For someone like me, who had not crossed paths much with the Venezuelan conductor Gustavo Dudamel since his early appearances in New York more than a decade ago, his three concerts with the Vienna Philharmonic at Carnegie Hall over the weekend held considerable fascination. What sort of chemistry might have developed between a once-brash wunderkind, now 37, and one of Old Europe’s most august ensembles?

There was, for one thing, the matter of Leonard Bernstein, the quintessential New York maestro and a sort of Dudamel archetype, born a century ago this year. After ignoring invitations to conduct the Vienna Philharmonic for years because of its deep involvement with the Nazi regime during World War II, Bernstein finally acceded in 1966 and became a favorite of the ensemble in later decades.

It was surely too much to hope that Mr. Dudamel, the music director of the Los Angeles Philharmonic, would lead the players, twirling their instruments, in a raucous account of “Mambo” from “West Side Story,” as he has often done as an encore with the Simón Bolívar Symphony Orchestra of Venezuela. But sure enough in the concert on Friday, which opened an Americas Tour with the Philharmonic, there was a Bernstein trifle to start off a rich slate of encores: the Waltz from his Divertimento for Orchestra. (The other encores were by Josef Strauss on Friday and Saturday, and Tchaikovsky on Sunday.)
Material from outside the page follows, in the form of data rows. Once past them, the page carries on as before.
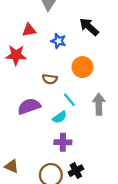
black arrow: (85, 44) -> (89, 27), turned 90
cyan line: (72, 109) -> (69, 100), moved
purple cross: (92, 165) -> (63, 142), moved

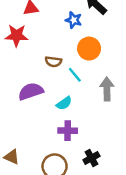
blue star: (58, 41) -> (74, 20), moved
cyan line: (69, 100) -> (75, 75), moved
black cross: (76, 171) -> (91, 158), moved

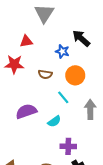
brown semicircle: (53, 62) -> (45, 74), moved
purple cross: (68, 131) -> (68, 146), moved

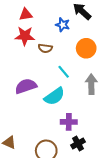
red star: (14, 64) -> (25, 36), moved
orange circle: (75, 75) -> (86, 48), moved
cyan semicircle: (54, 121) -> (54, 96), size x1.5

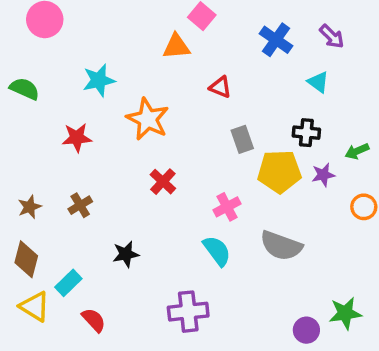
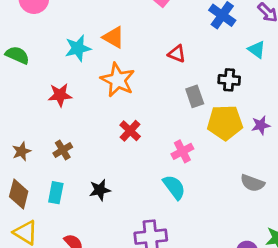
orange triangle: (176, 47) -> (114, 37), moved, turned 35
black cross: (306, 133) -> (229, 80), moved
gray semicircle: (281, 246) -> (252, 183), moved, size x0.7
cyan rectangle: (68, 283) -> (56, 193), moved, turned -35

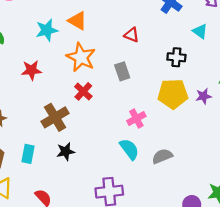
gray rectangle: (195, 96) -> (122, 71), moved
red cross: (130, 131) -> (83, 91), moved
brown cross: (63, 150) -> (55, 117), moved, size x1.6
gray semicircle: (252, 183) -> (162, 156), moved, turned 138

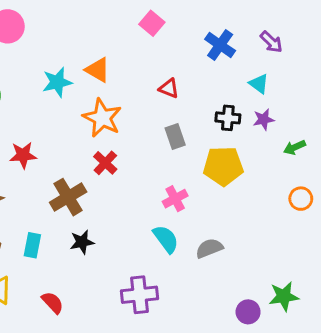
red star: (31, 70) -> (23, 155), moved
gray rectangle: (122, 71) -> (175, 137), moved
purple star: (204, 96) -> (264, 119), moved

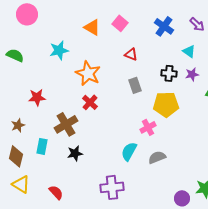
pink square: (152, 23) -> (120, 23), moved
orange triangle: (98, 70) -> (92, 27), moved
pink cross: (175, 199) -> (148, 127), moved
cyan semicircle: (166, 239) -> (129, 151), turned -114
cyan rectangle: (32, 245) -> (42, 146), moved

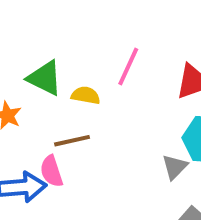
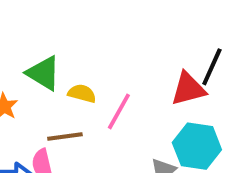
pink line: (128, 66) -> (119, 111), moved

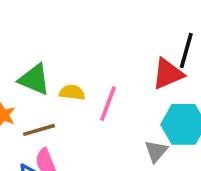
brown line: (65, 136) -> (39, 130), moved

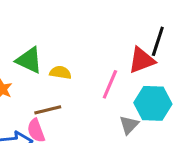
pink line: (108, 104) -> (110, 84), moved
brown line: (39, 130) -> (48, 110), moved

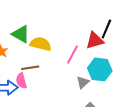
yellow semicircle: (60, 73) -> (41, 44), size x1.5

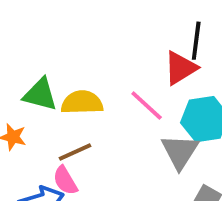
pink line: (73, 55) -> (147, 106), turned -60
gray triangle: (83, 82) -> (180, 152), size x1.5

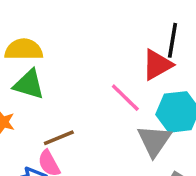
yellow semicircle: (82, 103) -> (24, 50), moved

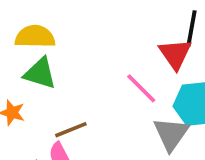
red triangle: (157, 65) -> (175, 54), turned -36

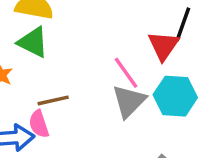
gray triangle: (171, 134) -> (129, 101), moved

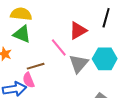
red triangle: (163, 46) -> (78, 31), moved, turned 30
pink line: (126, 73) -> (59, 47), moved

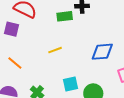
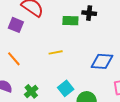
cyan square: (71, 84) -> (66, 88), turned -35

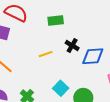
black cross: (89, 13) -> (72, 45), moved, turned 32

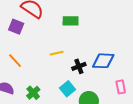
black cross: (72, 45) -> (79, 66), moved, turned 32

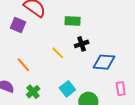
yellow line: (57, 53) -> (58, 53), turned 56
orange line: (15, 61) -> (23, 65), moved
black cross: (79, 66) -> (82, 44), moved

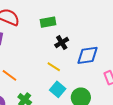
yellow line: (58, 53) -> (54, 67), moved

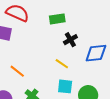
cyan square: (58, 89) -> (65, 86), turned -35

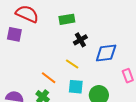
orange line: (17, 71) -> (49, 78), moved

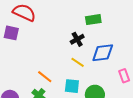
green rectangle: (67, 19) -> (93, 20), moved
yellow line: (72, 64) -> (78, 62), moved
There was another possible nod to Bernstein in the program itself on Sunday afternoon: Charles Ives’s Second Symphony, a somewhat baffling cornucopia of Americana, and a bit of an adventure for the Viennese. Bernstein gave the premiere of the work with the New York Philharmonic at Carnegie in 1951, nearly half a century after it was written. It is entirely possible, given the Vienna Philharmonic’s incremental (not to say glacial) and often indirect way of deviating from its norms, that this was intended as a significant tribute to Bernstein.